I suspect in 40-50 years, when all the truth about Bush has been revealed, we'll learn that he knew all along that he was writing a death sentence for one of the most promising medical advances to come along in decades. The veto yesterday was for the religious right, a sop to their disappointment at his inability to deliver on flag-burning and gay marriage. At the veto ceremony, he surrounded himself with a couple of dozen couples who have adopted so-called "snowflake babies" raised from frozen embryos. I'm glad they did that, but adoption isn't going to save all those frozen day-old embryos. The parents whose eggs and sperms created them aren't about to casually let them be adopted by wingnuts. Or liberals, for that matter. It's a highly personal thing.

Bush put his veto signature on the bill in private, with no cameras present that could create a tape loop to be replayed endlessly in the fall campaign to send Republican congressmen and senators to electoral hell. The ceremony with the parents and the "snowflake babies" was held afterward. It was a shameless display of political pandering that will hurt real people--those who might have been saved if stem cell remedies for a host of dread diseases had been developed sooner. A veto override attempt will probably fail, and I predict that some legislators who voted for the bill will now vote against override to appease the religious right.

Just another day in the Eight Lost Years in America.

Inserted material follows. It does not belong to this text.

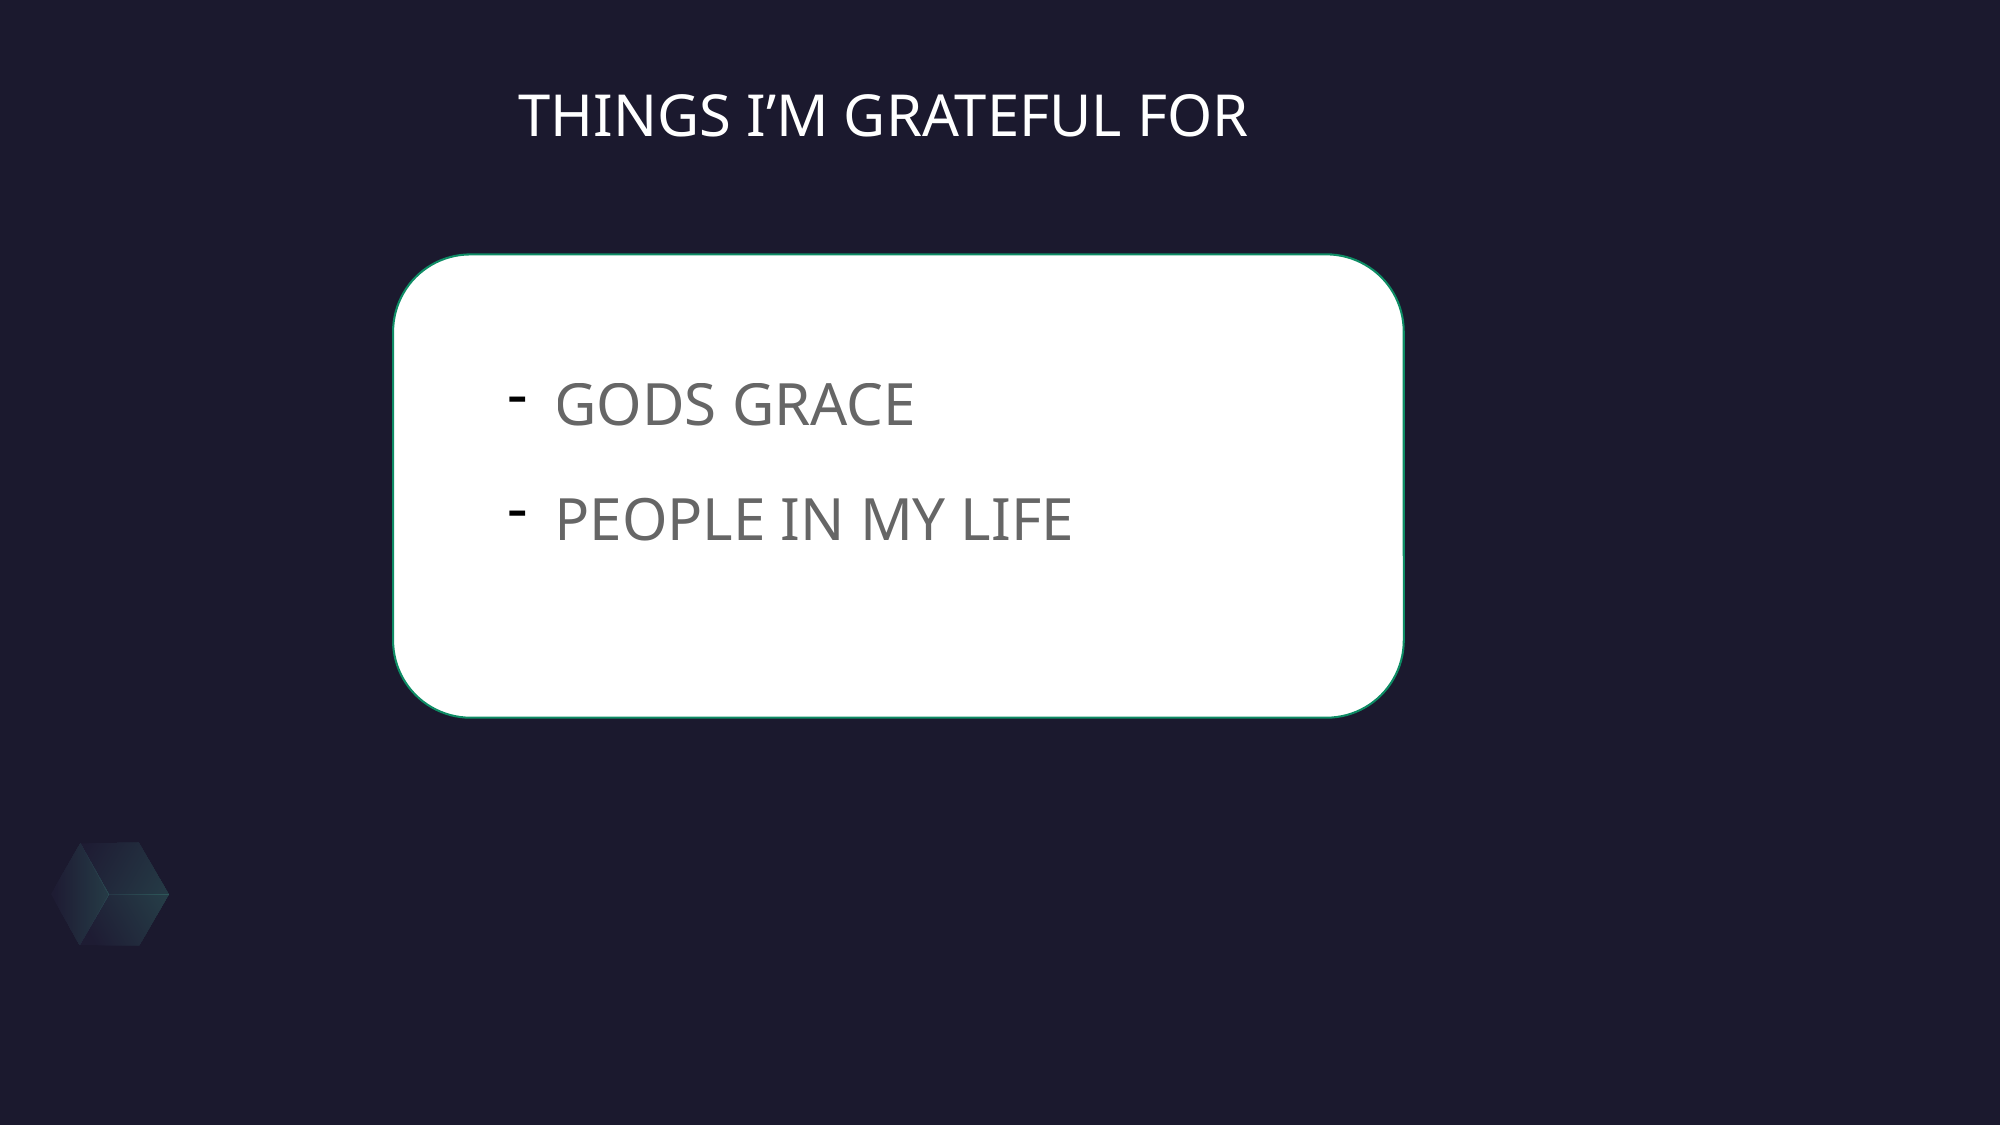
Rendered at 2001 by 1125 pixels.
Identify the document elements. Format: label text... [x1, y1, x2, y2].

title THINGS I’M GRATEFUL FOR [518, 78, 1257, 240]
list GODS GRACE PEOPLE IN MY LIFE [507, 360, 1377, 1104]
text_box [392, 253, 1405, 719]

Postscript: U.S. Sen. Rick Santorum, R-Pa., who is up for re-election this year, stands to be a big loser from the veto. Yesterday, the House failed to pass a bill introduced by Santorum to require the National Institutes of Health to fund research into adult stem cell research. According to AP, some Democrats didn't want to give Santorum and other conservatives the political cover this bill was intended to provide. Adult stem cells are not taken from embryos but don't have the same ability to morph themselves into things like new kidneys, etc., that embryonic stem cells are believed to have. The religious right has held out adult stem cells as a supposed moral substitute for embryonic stem cells, but if you buy this argument, you are giving up most of the promise of embryonic stem cells to achieve medical marvels. It isn't even half a loaf.